> What to produce: Copy each line of the data below in which the word "Path" can be found.

======

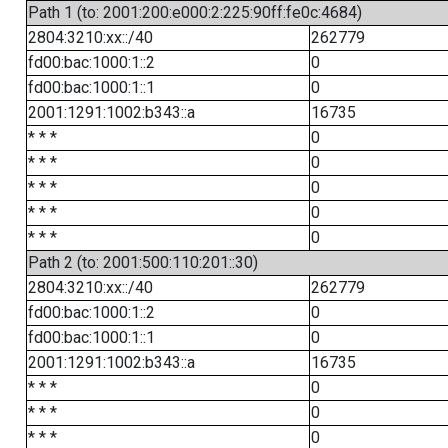
Path 1 (to: 2001:200:e000:2:225:90ff:fe0c:4684)
2804:3210:xx::/40
262779
fd00:bac:1000:1::2
0
fd00:bac:1000:1::1
0
2001:1291:1002:b343::a
16735
* * *
0
* * *
0
* * *
0
* * *
0
* * *
0
Path 2 (to: 2001:500:110:201::30)
2804:3210:xx::/40
262779
fd00:bac:1000:1::2
0
fd00:bac:1000:1::1
0
2001:1291:1002:b343::a
16735
* * *
0
* * *
0
* * *
0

======

> Exercise response:
Path 1 (to: 2001:200:e000:2:225:90ff:fe0c:4684)
Path 2 (to: 2001:500:110:201::30)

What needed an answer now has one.